I support Mearsheimer's reasoning because there is a logic behind it. There are no scientists that would provide an opposite reasoning as logical as the Mearsheimer's one.

> CATO Institute is fucking dumb :)

¯\_(?)_/¯

> Do you believe it's right for a country to invade a neighbouring country in the 21st century?

I do not support wars. But you can't ask a question like that. It doesn't make sense.

War is a mechanism for dispute resolution. Yes, we, people, don't like such mechanisms. But such is the life. These mechanisms are used by the US all the time. The US shows the world that this mechanism can be used. So, the US can, but Russia can't?
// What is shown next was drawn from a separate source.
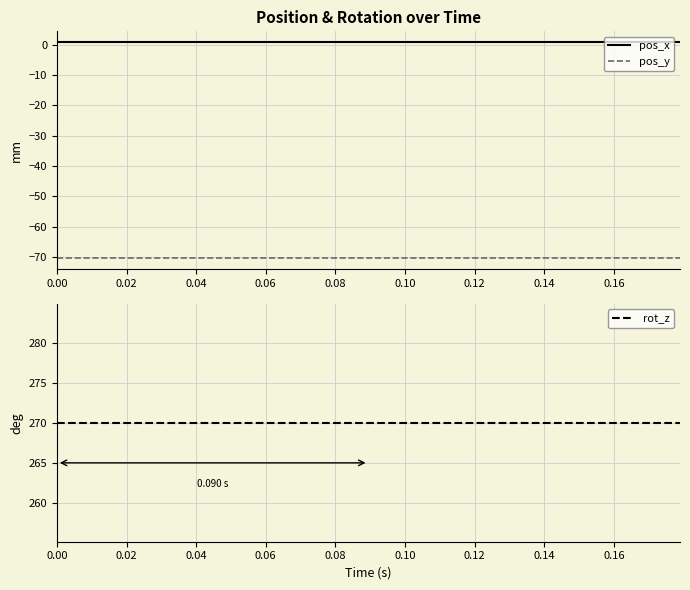

What is the highest value of the pos_y series?

-70.4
It doesn't even matter whether it's Russia or any other country.

In the case of Russian-Ukrainian war, the dispute that the war is trying to resolve comes from the expansion of NATO and military bases next to the Russian borders. No expansion -> no war.

> Do you believe it's right for a country to invade a neighbouring country in the 21st century?

It doesn't matter which century we are in. The society hasn't reached a state in which a fairly complex dispute can be resolved without a war. Right now there is no state in which war is an impossible option. To make it more clear, for example, we are in a state in which the humanity cannot travel with the speed of light. We are simply not there yet. When it comes to wars, we are in state in which a war is a possibility.

When Putin asked the US (early 2000s) why NATO is expanding, they just mumbled some bullshit in response. How can military bases across the world create peace? You can't create peace by throwing weapon around the world. There will always be someone who won't like it.

The US should've take Putin more seriously in the first place, but they kept belittling his requests to stop the expansion for 15+ years.